Data visualisation is one of those fantastic ideas where data is presented in a format that allows us to see what is going on. From a good visualisation we can drawn conclusions about a data set easily. We can interpret the numbers with the effort of doing any number crunching.
Interestingly, if you talk to a data analyst, you will find visualisation design is not simple. You will be told, it depends on the data and what you want to find out. The contradiction of the “user” is that they expect the visualisation to help them understand. Only after seeing a visualisation will they have an idea of what they might want to find out.
If you do not understand the purpose of a visualisation it simply becomes “eye candy”. Colourful pictures that suggesting something might be interesting.
We see this all too often with the graphs and graphics used in reporting and analysing COVID data. One visualisation example that got me really thinking it that presented and developed by (Three graphs …)
It is interesting to see graphs that shift the perspective, time is no longer an axis. However, the x-axis and y-axis are intrinsically inter-related. The x value is the rate of change of the y value. As a result we get curious graphs using the co-ordinate space in fascinating ways.

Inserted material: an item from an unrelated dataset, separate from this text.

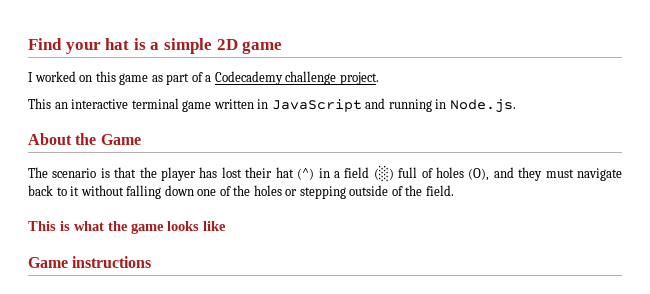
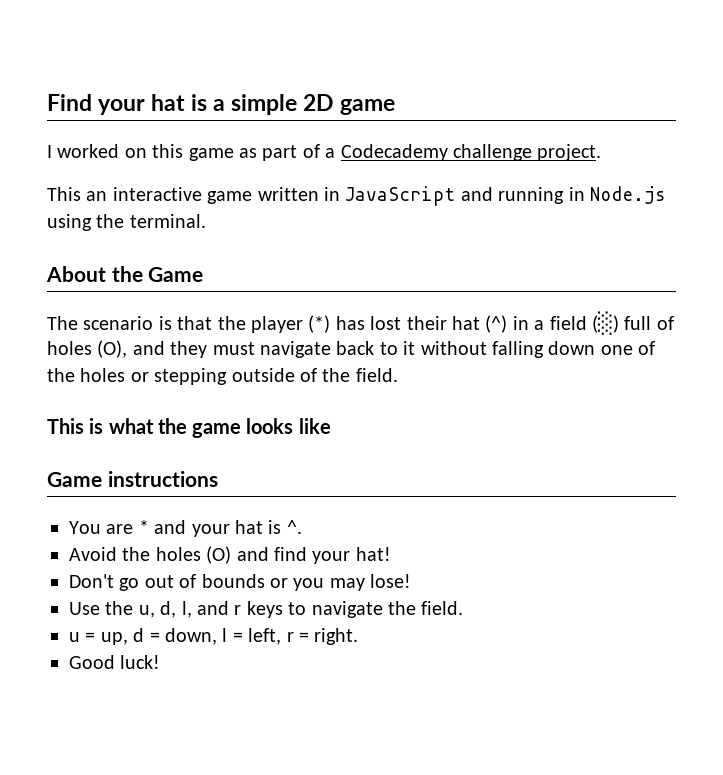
[131,98,179,109] terminal -> (202, 194) none
[449,99,516,113] Node.js. -> [589,186,666,204] [47,214,206,231] Node.js using the terminal.
(197, 174) none -> [308,315,331,333] (*)
(152, 262) none -> [69,520,302,537] [69,546,391,564] [69,574,412,591] [69,601,464,618] [69,628,359,645] [69,655,161,669] // You are * and your hat is ^. // Avoid the holes (O) and find your hat! // Don't go out of bounds or you may lose! // Use the u, d, l, and r keys to navigate the field. // u = up, d = down, l = left, r = right. // Good luck!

However, the dependence between x and y means when x is negative and line always descends and when it is positive it climbs. It is not easy knowing how to read this. It means each data source spirals upwards and downwards either side of the y-axis.
What to make of this visualisation? It seems to contradict the idea that it helps understand the data. The average number of deaths a day is not really a comparable scale across countries with differing populations, so the relative line positions are not that useful. The spiral patterns of each line are intrinsic to the data presentation approach. However the similarity of shape might be something of interest and that is easy to see. But what to make of one spiral that is squashed when seen next to another? Common dates cannot be easily related. There do seem to be “events” such as when spiral turns and starts again. But those events are not labelled on the graph, so we don’t know they show COVID restriction policy decision or a new variant appearing.
In fact to add to my confusion, what look like “events” might not be because of the poor representation of time. Imagine the y value stayed constant for a week before growing, and another stayed constant for nine weeks before growing. Both cases would appear the same!
One simple way of checking if you understand what is going on is to see if you can work the visualisation with some simple “known” data. In the graph style above: an unchanging value will be a dot with x at zero and some constant y value (the blue dot below). A consistently growing value will be a vertical line with a positive x (the green line below). A consistently dropping value will be a vertical line with a negative x (the red line below). A cyclic value such as temperature through 24 hours will be an ellipse (see the grey ellipse below).
These simple examples help us grasp what is being visualised. But they also show the challenges, a horizontal has no real meaning! Despite this, it is still hard to see what the particular visualisation of real COVID data is telling the viewer without sophisticated interpretative skills.